Even when we have a thorough understanding of the beauty of each emotion, we can find ourselves struggling with a particular emotion. For instance, a low threshold for anger or timidity could actually be a gift if we recognize the profound messages these emotions have for our souls. Instead of closing ourselves off from our anger or admonishing our timidity or hiding our true feelings behind a hand of cards, if we can accept these emotions as gifts, we can embrace the fullest expression of ourselves. When we shun a part of ourselves, those emotions continue to torment us. Instead of seeing our emotions as an Achilles heel, we can open to their life force and honor their profound importance. When we face and embrace our emotions, they no longer have a vice-like grip on us and we can experience life more fully and freely.
The six core emotions that are evident across cultures are happiness, sadness, surprise, disgust, anger, and fear, according to researchers Ekman and Friesen. When we allow ourselves full expression of our emotions, without trying to nail them down with particular words, we find our unique energetic expression that comes through in the way we hold ourselves, move, and speak.
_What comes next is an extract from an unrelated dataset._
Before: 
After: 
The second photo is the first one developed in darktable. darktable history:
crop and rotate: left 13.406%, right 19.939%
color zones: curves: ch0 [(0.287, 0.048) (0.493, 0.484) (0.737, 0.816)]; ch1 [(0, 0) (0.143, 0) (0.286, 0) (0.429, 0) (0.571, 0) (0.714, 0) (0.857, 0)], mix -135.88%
I often use the terms emotions and feelings interchangeably, but I appreciate the special usage ascribed to the word “feeling” by John Heron, in his book, Feeling and Personhood.
By the term ‘emotion’ I mean the intense, localized affect that arises from the fulfillment or the frustration of individual needs and interests. This is the domain of joy, love, surprise, satisfaction, zest, fear, grief, anger, and so on. Thus defined, emotion is an index of motivational states.
By ‘feeling’ I refer, with special usage, to the capacity of the psyche to participate in wider unities of being, to become at one with the differential content of a whole field of experience, to indwell what is present through attunement and resonance, and to know its own distinctness while unified with the differentiated other. This is the domain of empathy, indwelling, participation, presence, resonance, and such like.
One of the ways I enjoy becoming one with the whole field of experience is to get away from expressing my feelings in terms of ‘good’ or ‘bad’ which are evaluations of my experience. By settling in with myself, I get to experience the whole range of emotions and enjoy the smorgasbord.